Data extracted from a collection:
::::::

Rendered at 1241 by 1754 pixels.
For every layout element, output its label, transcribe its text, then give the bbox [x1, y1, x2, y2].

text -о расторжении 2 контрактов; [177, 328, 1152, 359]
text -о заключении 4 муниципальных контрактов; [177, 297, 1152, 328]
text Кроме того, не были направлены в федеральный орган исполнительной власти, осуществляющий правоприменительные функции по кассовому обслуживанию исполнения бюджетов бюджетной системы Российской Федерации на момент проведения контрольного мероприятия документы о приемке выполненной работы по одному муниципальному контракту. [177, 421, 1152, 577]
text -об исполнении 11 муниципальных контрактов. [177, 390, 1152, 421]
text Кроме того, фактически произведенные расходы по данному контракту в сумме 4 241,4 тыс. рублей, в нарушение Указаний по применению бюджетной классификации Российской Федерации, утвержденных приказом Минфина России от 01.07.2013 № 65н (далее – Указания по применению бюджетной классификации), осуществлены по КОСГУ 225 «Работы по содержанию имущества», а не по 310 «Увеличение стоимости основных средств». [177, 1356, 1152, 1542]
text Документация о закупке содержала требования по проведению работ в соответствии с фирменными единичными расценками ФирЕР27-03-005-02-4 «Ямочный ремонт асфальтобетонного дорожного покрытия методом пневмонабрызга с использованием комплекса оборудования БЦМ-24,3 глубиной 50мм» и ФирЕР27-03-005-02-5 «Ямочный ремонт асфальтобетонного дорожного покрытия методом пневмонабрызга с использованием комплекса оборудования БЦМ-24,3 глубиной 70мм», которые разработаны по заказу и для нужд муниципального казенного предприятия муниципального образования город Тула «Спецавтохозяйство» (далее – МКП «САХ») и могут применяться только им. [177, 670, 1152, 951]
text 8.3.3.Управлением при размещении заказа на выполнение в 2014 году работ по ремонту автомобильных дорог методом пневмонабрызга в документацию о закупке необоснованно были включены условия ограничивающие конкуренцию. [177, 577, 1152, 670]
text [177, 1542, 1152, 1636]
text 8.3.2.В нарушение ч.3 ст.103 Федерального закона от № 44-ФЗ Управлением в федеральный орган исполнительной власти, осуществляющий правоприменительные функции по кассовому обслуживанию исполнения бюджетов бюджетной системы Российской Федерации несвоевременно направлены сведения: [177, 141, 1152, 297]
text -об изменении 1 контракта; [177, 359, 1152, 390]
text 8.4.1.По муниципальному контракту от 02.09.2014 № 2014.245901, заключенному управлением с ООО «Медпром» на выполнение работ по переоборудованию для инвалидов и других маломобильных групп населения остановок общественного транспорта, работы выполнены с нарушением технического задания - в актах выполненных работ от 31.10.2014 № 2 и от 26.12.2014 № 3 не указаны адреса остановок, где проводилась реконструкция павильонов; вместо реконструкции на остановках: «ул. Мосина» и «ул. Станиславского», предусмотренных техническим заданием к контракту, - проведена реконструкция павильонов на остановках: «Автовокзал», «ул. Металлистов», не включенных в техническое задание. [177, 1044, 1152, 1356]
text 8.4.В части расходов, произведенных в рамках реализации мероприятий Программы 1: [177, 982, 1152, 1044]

::::::

[TASK INSTRUCTIONS]:
Restate every line of the data above exactly as it was written.

[EXERCISE RESPONSE]:
Rendered at 1241 by 1754 pixels.
For every layout element, output its label, transcribe its text, then give the bbox [x1, y1, x2, y2].

text -о расторжении 2 контрактов; [177, 328, 1152, 359]
text -о заключении 4 муниципальных контрактов; [177, 297, 1152, 328]
text Кроме того, не были направлены в федеральный орган исполнительной власти, осуществляющий правоприменительные функции по кассовому обслуживанию исполнения бюджетов бюджетной системы Российской Федерации на момент проведения контрольного мероприятия документы о приемке выполненной работы по одному муниципальному контракту. [177, 421, 1152, 577]
text -об исполнении 11 муниципальных контрактов. [177, 390, 1152, 421]
text Кроме того, фактически произведенные расходы по данному контракту в сумме 4 241,4 тыс. рублей, в нарушение Указаний по применению бюджетной классификации Российской Федерации, утвержденных приказом Минфина России от 01.07.2013 № 65н (далее – Указания по применению бюджетной классификации), осуществлены по КОСГУ 225 «Работы по содержанию имущества», а не по 310 «Увеличение стоимости основных средств». [177, 1356, 1152, 1542]
text Документация о закупке содержала требования по проведению работ в соответствии с фирменными единичными расценками ФирЕР27-03-005-02-4 «Ямочный ремонт асфальтобетонного дорожного покрытия методом пневмонабрызга с использованием комплекса оборудования БЦМ-24,3 глубиной 50мм» и ФирЕР27-03-005-02-5 «Ямочный ремонт асфальтобетонного дорожного покрытия методом пневмонабрызга с использованием комплекса оборудования БЦМ-24,3 глубиной 70мм», которые разработаны по заказу и для нужд муниципального казенного предприятия муниципального образования город Тула «Спецавтохозяйство» (далее – МКП «САХ») и могут применяться только им. [177, 670, 1152, 951]
text 8.3.3.Управлением при размещении заказа на выполнение в 2014 году работ по ремонту автомобильных дорог методом пневмонабрызга в документацию о закупке необоснованно были включены условия ограничивающие конкуренцию. [177, 577, 1152, 670]
text [177, 1542, 1152, 1636]
text 8.3.2.В нарушение ч.3 ст.103 Федерального закона от № 44-ФЗ Управлением в федеральный орган исполнительной власти, осуществляющий правоприменительные функции по кассовому обслуживанию исполнения бюджетов бюджетной системы Российской Федерации несвоевременно направлены сведения: [177, 141, 1152, 297]
text -об изменении 1 контракта; [177, 359, 1152, 390]
text 8.4.1.По муниципальному контракту от 02.09.2014 № 2014.245901, заключенному управлением с ООО «Медпром» на выполнение работ по переоборудованию для инвалидов и других маломобильных групп населения остановок общественного транспорта, работы выполнены с нарушением технического задания - в актах выполненных работ от 31.10.2014 № 2 и от 26.12.2014 № 3 не указаны адреса остановок, где проводилась реконструкция павильонов; вместо реконструкции на остановках: «ул. Мосина» и «ул. Станиславского», предусмотренных техническим заданием к контракту, - проведена реконструкция павильонов на остановках: «Автовокзал», «ул. Металлистов», не включенных в техническое задание. [177, 1044, 1152, 1356]
text 8.4.В части расходов, произведенных в рамках реализации мероприятий Программы 1: [177, 982, 1152, 1044]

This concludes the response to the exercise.